Currently, I'm on my first deferred feature doing all of the post so I haven't made anything so far. We're in touch with distributors at this point and are able to make some very conservative estimates based on some numbers we're able to extract socially. On the low end, we estimate my percentage anywhere between $5K and $10K. This will cover my time and cash expenditures. I have a gross deal and we're distributing globally.

I am not doing this blindly. I am an owner in the property. I have a written contract. My partners are very close friends and we're all doing this "on-the-side." What I mean is that this is an exploratory venture to see what can be made with what. We've all heard stories about what you can make in this business. We're just trying to make it happen for ourselves and the way I see it, we have a lot of advantages productions on the coasts do not, like low costs for production and post.

I possess all of the edits, titles, animation, video, graphics, etc... and I do not release them out for any reason. Not even to my friends. We use mobile devices and the internet for sharing private edits. I protect my interests and cover my ass to the best of my ability.

My equity here is time and skill. I'm fortunate to have been able to find partners allowing me to leverage this against the potential of our product instead of a low daily or hourly rate. I like to gamble with my money too but just a little. :o

EDIT: I'd also like to add that I'm no seasoned pro with 20 years of work experience. I'm an educated and interested experimental animator/video artist with 5 solid years of production and post-production experience. I've taken these last few years to work in these fields to help my understanding of live/action production/post. Learning this has better helped me develop a perspective where I can now better integrate computer graphics into live action footage. As much as I love full animation, I'm not willing to go down the road any further right now until I have produced some live-action/mixed work. There are only a few stories i have to tell this way anyway. It's not my sole form of expression.

■ **Tasks to complete**:
1. Reproduce the deferred-feature post word for word, starting at "I am not doing" and ending at "of my ability.".
2. Answer these questions using the deferred-feature post:
(a) On the low end, what range does the writer estimate for their percentage?
(b) How many years of production and post-production experience does the writer claim?
(c) What do the writer and partners use to share private edits?
3. Condense the paragraph of the deferred-feature post that begins "I am not doing this blindly" into a short list that keeps its main facts.

■ **Per-instance keypoint data**:

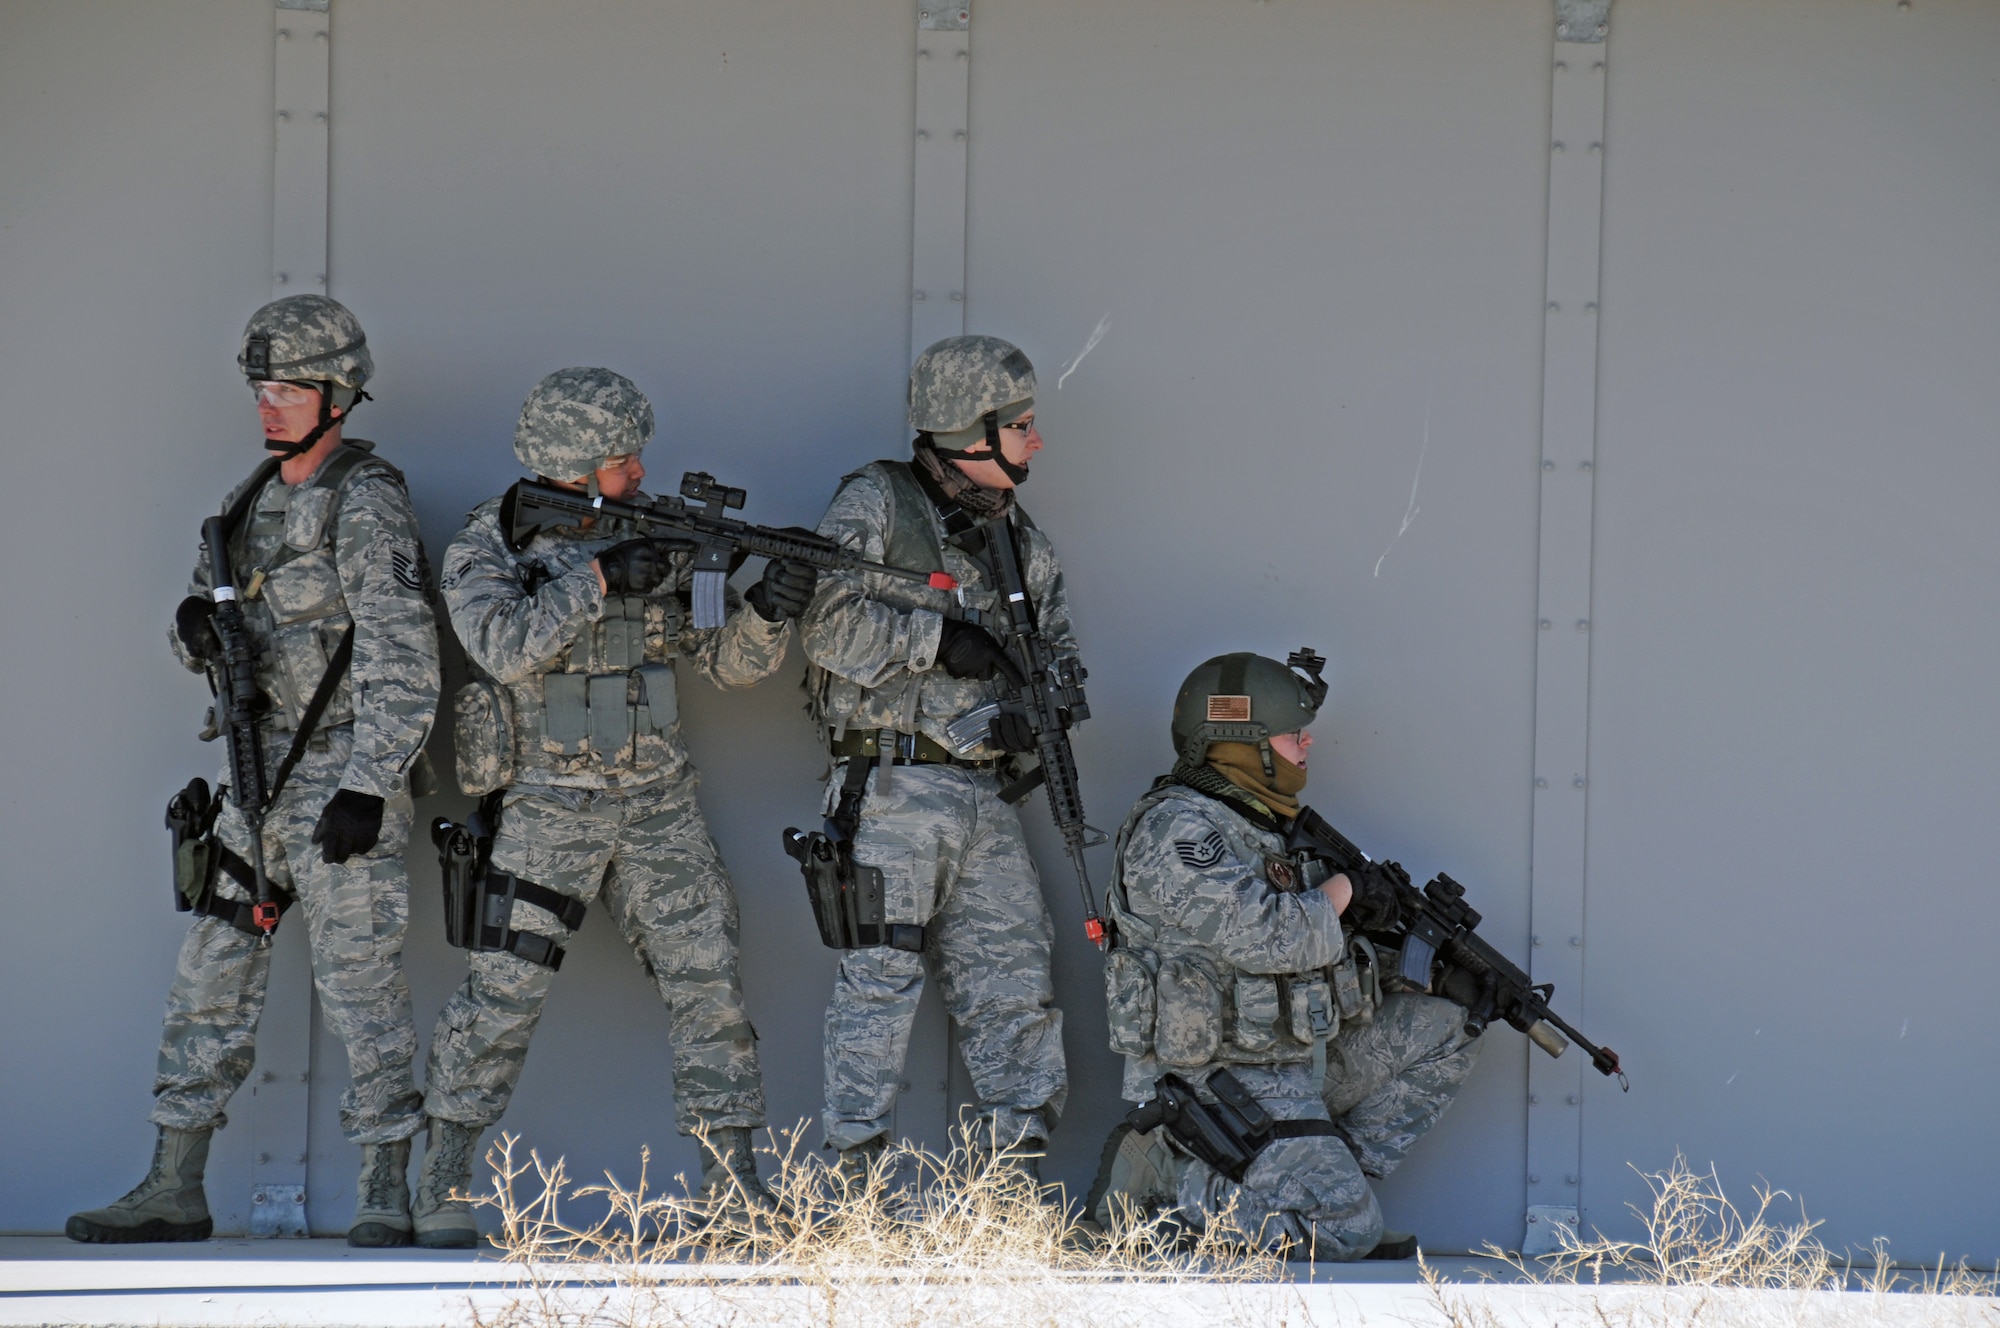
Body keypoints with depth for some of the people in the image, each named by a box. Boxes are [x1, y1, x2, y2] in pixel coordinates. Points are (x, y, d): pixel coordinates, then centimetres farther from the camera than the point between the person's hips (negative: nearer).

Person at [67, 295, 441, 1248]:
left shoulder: (365, 505, -12)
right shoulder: (258, 500, 14)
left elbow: (405, 662, -18)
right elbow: (211, 626, 21)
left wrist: (366, 789, -22)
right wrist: (197, 631, -5)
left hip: (346, 776, -8)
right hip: (259, 774, 8)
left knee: (359, 982, -5)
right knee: (212, 975, 7)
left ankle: (385, 1198, 1)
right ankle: (175, 1191, 11)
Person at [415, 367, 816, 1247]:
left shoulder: (655, 537, 7)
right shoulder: (488, 547, -5)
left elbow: (728, 663, 8)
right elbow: (505, 644, -23)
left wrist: (769, 610, -12)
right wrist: (599, 578, -26)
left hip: (658, 807, 4)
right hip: (545, 808, -4)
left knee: (708, 983, 1)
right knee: (504, 992, -7)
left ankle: (733, 1186, 7)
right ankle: (443, 1186, 2)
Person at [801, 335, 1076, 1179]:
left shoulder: (1016, 537, 16)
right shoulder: (873, 506, -4)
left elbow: (1058, 651, 18)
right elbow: (830, 624, -15)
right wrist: (938, 640, -18)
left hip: (983, 794, 6)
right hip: (893, 789, -6)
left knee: (1014, 978, 5)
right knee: (880, 981, -5)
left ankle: (1016, 1173, 12)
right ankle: (856, 1172, 0)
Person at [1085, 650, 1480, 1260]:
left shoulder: (1255, 826, 15)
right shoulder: (1174, 829, -16)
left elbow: (1312, 943, 19)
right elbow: (1266, 936, -27)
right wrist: (1342, 893, -9)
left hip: (1291, 1067, 10)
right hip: (1220, 1086, -10)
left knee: (1438, 1029, 12)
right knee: (1343, 1232, -20)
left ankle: (1318, 1171, 5)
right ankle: (1167, 1177, -5)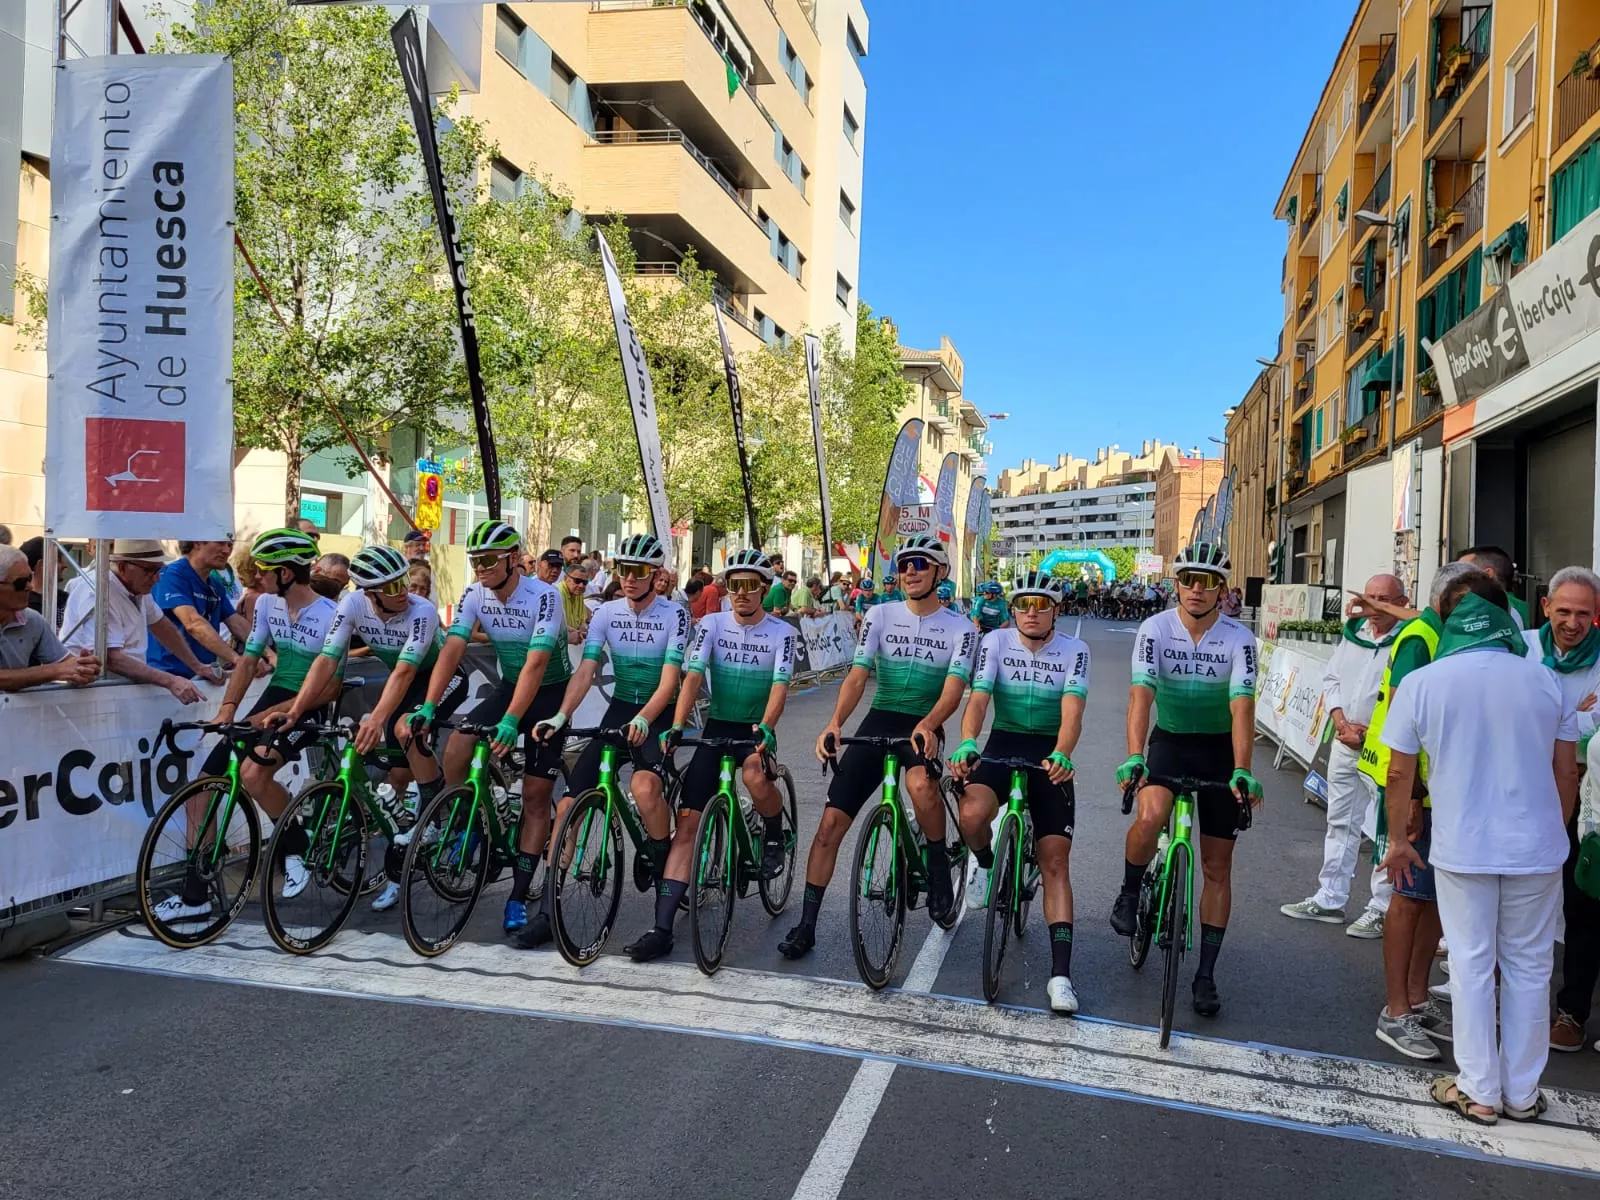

■ **Solutions by task**:
1.
I am not doing this blindly. I am an owner in the property. I have a written contract. My partners are very close friends and we're all doing this "on-the-side." What I mean is that this is an exploratory venture to see what can be made with what. We've all heard stories about what you can make in this business. We're just trying to make it happen for ourselves and the way I see it, we have a lot of advantages productions on the coasts do not, like low costs for production and post.

I possess all of the edits, titles, animation, video, graphics, etc... and I do not release them out for any reason. Not even to my friends. We use mobile devices and the internet for sharing private edits. I protect my interests and cover my ass to the best of my ability.

2.
(a) Between $5K and $10K.
(b) Five solid years.
(c) Mobile devices and the internet.

3.
- The writer is an owner in the property and has a written contract.
- The partners are very close friends, and all of them are doing this on the side.
- The project is an exploratory venture to see what can be made with what.
- They are trying to make it happen for themselves and have advantages that coastal productions lack, such as low costs for production and post.